The new pink-woman connection

Courtesy of Valentino.

Class, gender, commercial use…pink associations have been in perpetual flux. If you were born between 1980 and 2000, you may strongly associate bright pink with feminism. Think of the 2017 Women’s March, a worldwide protest movement against U.S. President Donald Trump. Remember those hats? Bright pink has become a symbol of women’s reproductive rights—it’s Planned Parenthood pink after all. At the same time Roe v. Wade was overturned, Valentino’s runway collection was primarily hot pink. CodePink uses a vibrant magenta to symbolize women working for peace. Flipping its connection with sweet femininity, pink has proven to be a powerful emblem for women.




Besides women’s activism, pink has been adopted increasingly by the LGBTQ community. Starting in the 1970s, gay activists took to wearing a pink triangle as a defiant and proud symbol, diametrically referencing the very dark time when Nazis forced men they had labeled as gay to wear pink triangles. (“How the Nazi Regime’s Pink Triangle Symbol Was Repurposed for LGBTQ Pride,” TIME.)





Blame it on Barbie

In 2018-2019, The Museum at FIT held an exhibition entitled Pink: The History of a Punk, Pretty, Powerful Color, organized by the museum’s director and chief curator, Dr. Valerie Steele. It was (and is, by way of the accompanying book by Steele) an exploration of the historical context and the many meanings humans have given all shades of pink.

Margot Robbie and Ryan Gosling in Barbie.
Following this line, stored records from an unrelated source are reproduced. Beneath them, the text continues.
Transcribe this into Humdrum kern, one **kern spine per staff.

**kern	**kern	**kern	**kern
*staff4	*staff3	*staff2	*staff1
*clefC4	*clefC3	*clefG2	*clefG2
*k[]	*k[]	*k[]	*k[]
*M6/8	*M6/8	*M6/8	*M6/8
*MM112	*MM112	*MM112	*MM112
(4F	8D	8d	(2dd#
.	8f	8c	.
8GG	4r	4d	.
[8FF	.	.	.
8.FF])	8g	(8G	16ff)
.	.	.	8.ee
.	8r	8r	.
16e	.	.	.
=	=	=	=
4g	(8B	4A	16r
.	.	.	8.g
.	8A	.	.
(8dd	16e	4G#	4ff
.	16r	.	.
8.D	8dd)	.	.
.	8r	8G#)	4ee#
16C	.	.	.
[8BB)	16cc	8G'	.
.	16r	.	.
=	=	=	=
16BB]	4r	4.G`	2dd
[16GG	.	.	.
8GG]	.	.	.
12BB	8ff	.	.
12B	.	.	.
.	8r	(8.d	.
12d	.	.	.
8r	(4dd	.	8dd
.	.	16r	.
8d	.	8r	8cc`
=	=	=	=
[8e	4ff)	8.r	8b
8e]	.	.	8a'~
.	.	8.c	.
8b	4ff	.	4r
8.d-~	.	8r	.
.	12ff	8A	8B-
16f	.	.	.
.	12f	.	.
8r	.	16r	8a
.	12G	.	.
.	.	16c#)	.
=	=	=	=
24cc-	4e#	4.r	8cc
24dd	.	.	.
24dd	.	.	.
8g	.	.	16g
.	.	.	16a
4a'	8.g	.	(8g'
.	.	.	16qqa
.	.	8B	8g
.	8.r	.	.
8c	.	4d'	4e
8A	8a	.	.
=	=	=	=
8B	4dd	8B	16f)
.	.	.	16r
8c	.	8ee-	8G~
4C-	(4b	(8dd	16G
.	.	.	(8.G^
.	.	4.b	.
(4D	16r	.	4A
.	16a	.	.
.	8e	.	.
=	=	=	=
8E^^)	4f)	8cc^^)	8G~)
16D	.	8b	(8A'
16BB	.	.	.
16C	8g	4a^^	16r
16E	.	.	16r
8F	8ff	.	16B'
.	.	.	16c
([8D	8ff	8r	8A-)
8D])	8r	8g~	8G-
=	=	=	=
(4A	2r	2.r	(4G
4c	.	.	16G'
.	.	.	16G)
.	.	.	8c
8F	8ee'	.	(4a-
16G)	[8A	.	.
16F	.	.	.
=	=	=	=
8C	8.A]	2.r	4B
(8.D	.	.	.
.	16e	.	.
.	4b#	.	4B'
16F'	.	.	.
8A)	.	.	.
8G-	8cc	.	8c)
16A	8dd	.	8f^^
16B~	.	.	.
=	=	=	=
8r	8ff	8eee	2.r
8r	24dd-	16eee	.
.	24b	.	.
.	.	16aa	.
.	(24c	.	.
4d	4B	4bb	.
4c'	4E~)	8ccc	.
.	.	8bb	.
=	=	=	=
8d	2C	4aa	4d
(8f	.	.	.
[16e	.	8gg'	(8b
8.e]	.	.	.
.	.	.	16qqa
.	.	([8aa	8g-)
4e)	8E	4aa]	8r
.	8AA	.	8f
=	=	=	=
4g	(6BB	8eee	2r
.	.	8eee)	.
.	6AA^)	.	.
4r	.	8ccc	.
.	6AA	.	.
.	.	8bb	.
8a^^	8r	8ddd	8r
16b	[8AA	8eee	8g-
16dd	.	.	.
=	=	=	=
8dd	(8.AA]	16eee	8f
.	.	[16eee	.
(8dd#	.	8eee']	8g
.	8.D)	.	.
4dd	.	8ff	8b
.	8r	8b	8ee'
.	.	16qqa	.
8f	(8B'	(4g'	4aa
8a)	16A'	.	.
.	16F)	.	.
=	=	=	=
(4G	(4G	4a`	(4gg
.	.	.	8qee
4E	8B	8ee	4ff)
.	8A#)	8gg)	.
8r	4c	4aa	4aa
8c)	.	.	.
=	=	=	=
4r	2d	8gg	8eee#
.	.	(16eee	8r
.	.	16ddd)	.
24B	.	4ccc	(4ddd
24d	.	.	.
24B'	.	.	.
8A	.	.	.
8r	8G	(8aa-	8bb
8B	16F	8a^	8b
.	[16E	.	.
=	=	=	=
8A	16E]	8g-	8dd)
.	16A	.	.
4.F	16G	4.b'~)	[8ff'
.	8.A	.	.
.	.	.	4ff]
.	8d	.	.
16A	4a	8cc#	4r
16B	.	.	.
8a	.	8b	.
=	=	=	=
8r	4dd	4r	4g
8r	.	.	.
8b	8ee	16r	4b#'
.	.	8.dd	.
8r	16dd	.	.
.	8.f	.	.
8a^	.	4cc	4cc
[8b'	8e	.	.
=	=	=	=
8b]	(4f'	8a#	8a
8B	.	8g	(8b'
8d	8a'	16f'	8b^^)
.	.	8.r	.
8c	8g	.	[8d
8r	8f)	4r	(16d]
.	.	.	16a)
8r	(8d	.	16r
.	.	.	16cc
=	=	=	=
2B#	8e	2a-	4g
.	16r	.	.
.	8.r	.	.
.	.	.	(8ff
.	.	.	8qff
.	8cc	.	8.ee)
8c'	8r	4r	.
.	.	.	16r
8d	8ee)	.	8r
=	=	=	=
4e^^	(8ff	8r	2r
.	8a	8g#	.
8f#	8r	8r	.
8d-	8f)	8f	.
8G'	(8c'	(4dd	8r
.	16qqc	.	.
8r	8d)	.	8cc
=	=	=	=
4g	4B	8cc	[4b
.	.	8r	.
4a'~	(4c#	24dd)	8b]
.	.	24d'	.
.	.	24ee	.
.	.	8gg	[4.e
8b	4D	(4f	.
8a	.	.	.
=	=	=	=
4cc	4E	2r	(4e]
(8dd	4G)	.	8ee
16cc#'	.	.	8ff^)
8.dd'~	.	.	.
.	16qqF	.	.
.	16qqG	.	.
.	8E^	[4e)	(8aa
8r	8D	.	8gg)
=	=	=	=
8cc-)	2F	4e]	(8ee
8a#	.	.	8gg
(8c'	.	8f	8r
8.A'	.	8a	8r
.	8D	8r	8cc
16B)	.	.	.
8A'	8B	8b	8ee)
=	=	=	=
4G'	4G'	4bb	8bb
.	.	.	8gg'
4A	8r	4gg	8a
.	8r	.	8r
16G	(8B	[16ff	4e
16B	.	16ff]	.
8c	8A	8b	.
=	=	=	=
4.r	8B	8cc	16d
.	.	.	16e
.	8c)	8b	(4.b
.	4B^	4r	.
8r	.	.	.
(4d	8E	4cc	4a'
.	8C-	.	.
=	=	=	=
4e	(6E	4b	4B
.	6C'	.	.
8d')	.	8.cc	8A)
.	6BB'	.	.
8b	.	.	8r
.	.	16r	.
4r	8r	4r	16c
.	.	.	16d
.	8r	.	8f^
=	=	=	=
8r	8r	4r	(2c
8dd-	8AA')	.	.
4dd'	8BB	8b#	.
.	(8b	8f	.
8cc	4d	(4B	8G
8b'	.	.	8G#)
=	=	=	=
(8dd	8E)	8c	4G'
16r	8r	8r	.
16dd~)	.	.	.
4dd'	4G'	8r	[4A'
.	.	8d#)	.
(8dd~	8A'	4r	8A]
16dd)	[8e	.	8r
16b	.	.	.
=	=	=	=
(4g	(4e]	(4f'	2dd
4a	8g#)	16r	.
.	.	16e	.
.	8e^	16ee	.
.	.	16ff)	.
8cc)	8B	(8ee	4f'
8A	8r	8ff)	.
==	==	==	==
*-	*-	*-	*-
As if you didn’t know.

And so we come to Barbie in 2023.

Just the whiff of Greta Gerwig’s Barbie helped make “Barbiecore” fashion the major trend of 2022, according to Lyst’s “Year in Fashion” report. Now that Barbie is a blockbuster hit movie, it’s hard to see pink’s star fading. But what does pink mean in 2023?

 

Dr. Steele herself said, in an interview with CNN, “The 150-year-old notion of pink as synonym with fragile femininity brought forward by the West is being challenged. Pink is now having a ‘cool’ phase: It’s hip, it’s androgynous, it’s strong. And it’s here to stay.” Even since the FIT exhibition, she said, “we’ve seen the rise of millennial pink as an ‘It’ hue, but also its appropriation by feminists around the world as a powerful, socio-political mark.”

Referring to the trending bright pink, Katy Kelleher wrote, “It’s plastic, it’s neon, it’s fluorescent, it’s shocking, sexy, contemporary, and nostalgic all at once. It’s tacky on purpose, camp by design …Who wouldn’t want to pick the angriest, sexiest, loudest, oldest pink on the planet? (“Forget Pantone, Barbiecore Pink Is The Color Of The Year” Refinery29, last updated August 18, 2022.)


The last word goes to the stunningly original and prescient Elsa Schiaparelli, who described her shocking pink as “Bright, impossible, impudent, becoming, life-giving—like all the lights and the birds and the fish in the world put together.”


As a pink lover, I can only hope my favorite color keeps being fashionable, controversial…and powerful.